CHAPTER 75 #4
The house learned the news by degrees: Bingley’s open tears, Richard’s silent grip upon Darcy’s shoulder, his uncle’s formal handclasp, Mary’s solemn conclusion that infancy offered little evidence of settled character, Miss Bingley’s grave concern over caps.
Mrs. Reynolds ordered breakfast for everyone, then stood half a minute alone with her keys before returning to command.
Georgiana and Kitty were admitted later to the outer sitting room, bearing Pom-Pom between them like a recovered official. Kitty’s hair had loosened on one side; his sister looked as if she had aged a little in the night and been proud of herself for it only after the fact.
“May we see her?” Georgiana asked.
“When Mrs. Tate permits it,” Darcy said.
Pom-Pom stared at him.
“And when Pom-Pom permits it,” Kitty added.
The dog was eventually allowed near the bedchamber door in Kitty’s arms. He sniffed the air with deep suspicion. When Mrs. Tate brought Eleanor near enough for inspection, Pom-Pom looked at the bundle, looked at Darcy, and gave a soft huff of disapproval.
“He thinks she is very loud,” Kitty whispered.
Pom-Pom had little ground for complaint, but Darcy did not say so.
His father came late in the morning, after Mrs. Tate had been consulted, Mr. Grant had objected, and Elizabeth had said he might.
He entered slowly, leaning on his cane, Edward behind him and Richard near enough to intervene if pride failed before strength. He had dressed with care, though fatigue had hollowed his face.
Elizabeth was awake again by then, pale and propped against pillows, Eleanor beside her.
Her hair had been made no more respectable; she had refused the attempt with a look Mrs. Doddridge had apparently judged conclusive.
She was tired beyond conversation and nevertheless looked up when his father entered.
“Sir,” she said.
His father stopped beside the bed.
For a moment he looked not at the child, but at Elizabeth.
Something passed over his face then: not apology, not quite.
Recognition, perhaps, of the woman who had come into his house in crisis, taken its keys in all but name, preserved his daughter, restored his son, and now lay exhausted beneath his roof with a child of that son beside her.
“You are safe,” he said.
“So I am told.”
His mouth moved faintly. “Then I will believe it.”
Elizabeth’s fingers rested near Eleanor’s blanket. “You may see her, if you like.”
That was permission. Not debt. Not duty. Permission.
His father bowed his head once.
Darcy lifted Eleanor because Mrs. Tate allowed it and because his hands had begun, after several instructions, to understand the size of her.
She was still impossibly small, but no longer wholly terrifying.
Or rather, she remained terrifying and was also his daughter, which altered nothing and everything.
He brought her nearer.
His father regarded his granddaughter with grave attention.
The room waited.
“The Darcy nose,” he said at last.
Darcy looked down. “Already?”
“It is a very good nose,” his father said.
Elizabeth opened one tired eye. “Is it?”
“It gives a gentleman consequence.”
Darcy glanced at Eleanor’s severe little profile. “And a lady?”
His father considered the child, who had screwed her face into an expression of immense private objection.
“A lady,” he said, “must first acquire the expression to govern it.”
Elizabeth looked down at her daughter. The faintest smile altered her whole exhausted face. “Then she is already in training.”
Richard made a sound into his hand. Edward looked toward the window with judicial restraint. Georgiana, from near the door, laughed softly and then seemed astonished that she had done so.
His father’s gaze remained on the child.
“Eleanor,” he said, as if testing the name.
“Yes,” Darcy answered.
His father nodded slowly. “A good name.”
Elizabeth’s hand rested near the child’s blanket. “It belonged to someone who knew how to keep a house.”
His father looked at her then, and did not ask more.

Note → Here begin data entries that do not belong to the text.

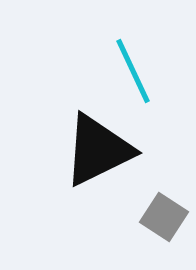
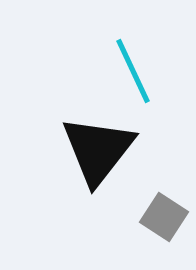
black triangle: rotated 26 degrees counterclockwise
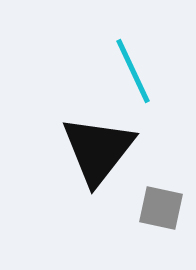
gray square: moved 3 px left, 9 px up; rotated 21 degrees counterclockwise
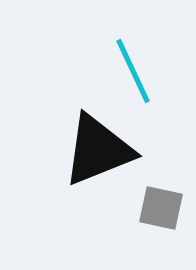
black triangle: rotated 30 degrees clockwise
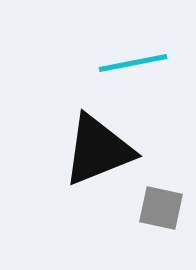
cyan line: moved 8 px up; rotated 76 degrees counterclockwise
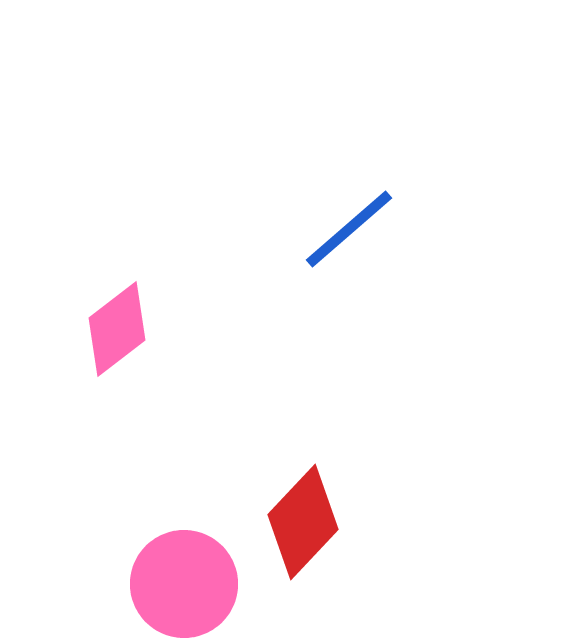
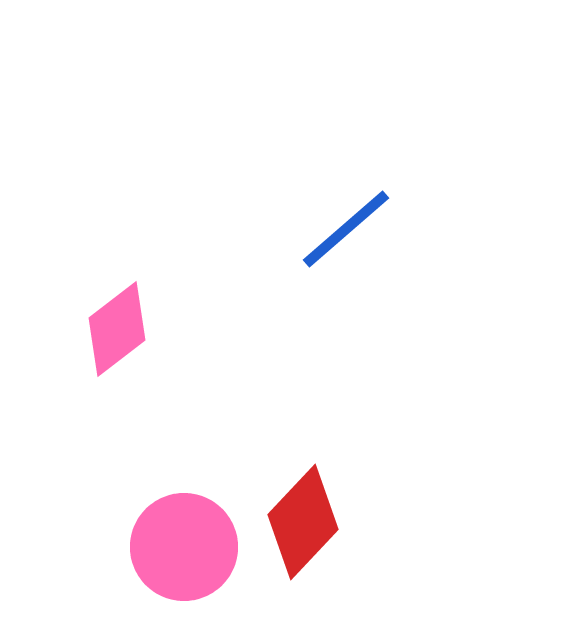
blue line: moved 3 px left
pink circle: moved 37 px up
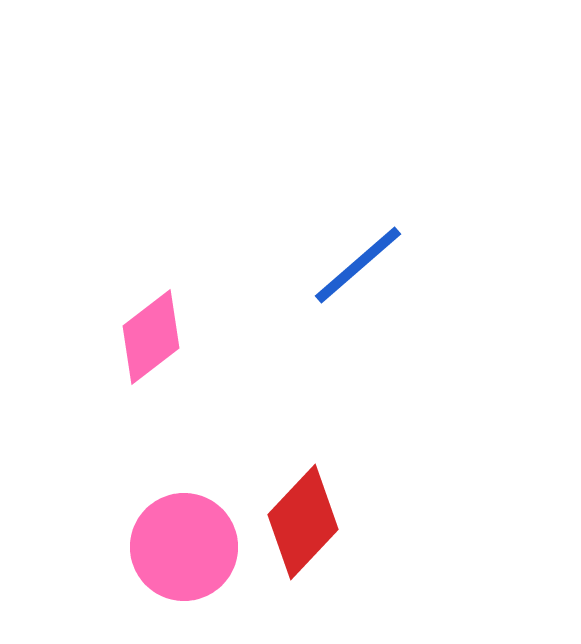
blue line: moved 12 px right, 36 px down
pink diamond: moved 34 px right, 8 px down
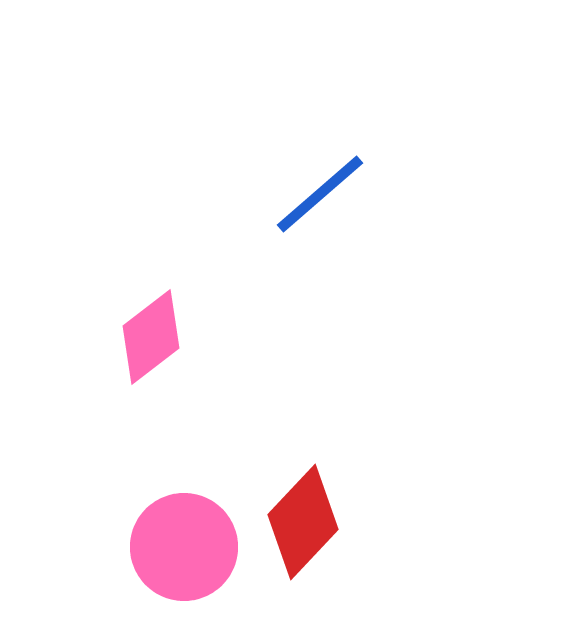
blue line: moved 38 px left, 71 px up
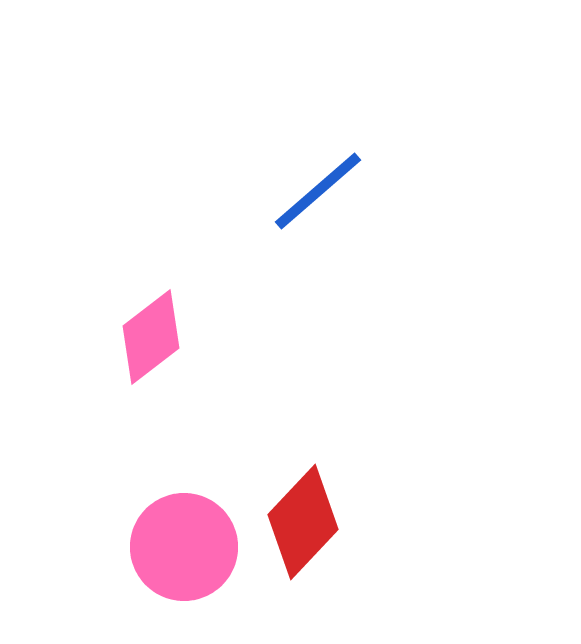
blue line: moved 2 px left, 3 px up
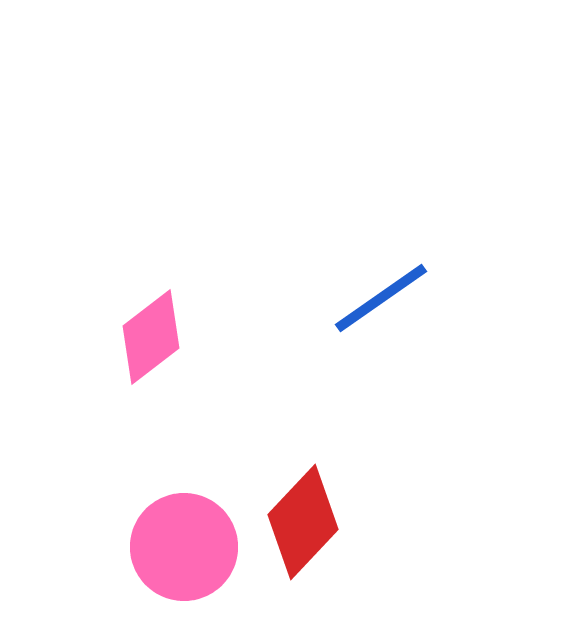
blue line: moved 63 px right, 107 px down; rotated 6 degrees clockwise
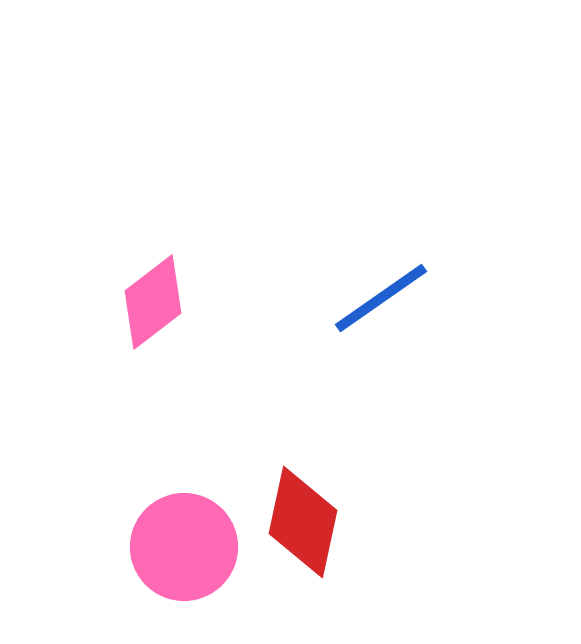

He stood beside the bed and did not ask to hold more than he had been given.
That was enough for the morning.
After his father had been taken back to his rooms, after Georgiana and Kitty had been allowed another glimpse, after Jane had been persuaded to rest and Bingley had gone with her in grateful bewilderment, the western apartments settled into a quieter order.
Elizabeth slept.
Eleanor slept.
The pearls lay open on the dressing table, catching a little of the pale winter light.
Pom-Pom, restored at last to the centre of government, slept against Darcy’s boot.
Darcy sat in the armchair near the bed, still in the clothes he had worn to dinner, one hand resting where Elizabeth might find it if she woke. He meant to remain awake. He had meant it with all the severity left in him.
But Elizabeth’s breathing was even. Eleanor made one small sound and settled again. Beyond the curtains, the morning after Christmas lay cold over Pemberley; within, the room was warm.
His head lowered against the wing of the chair.
For once, sleep did not overtake him as defeat.
It found him keeping watch, and kept him there.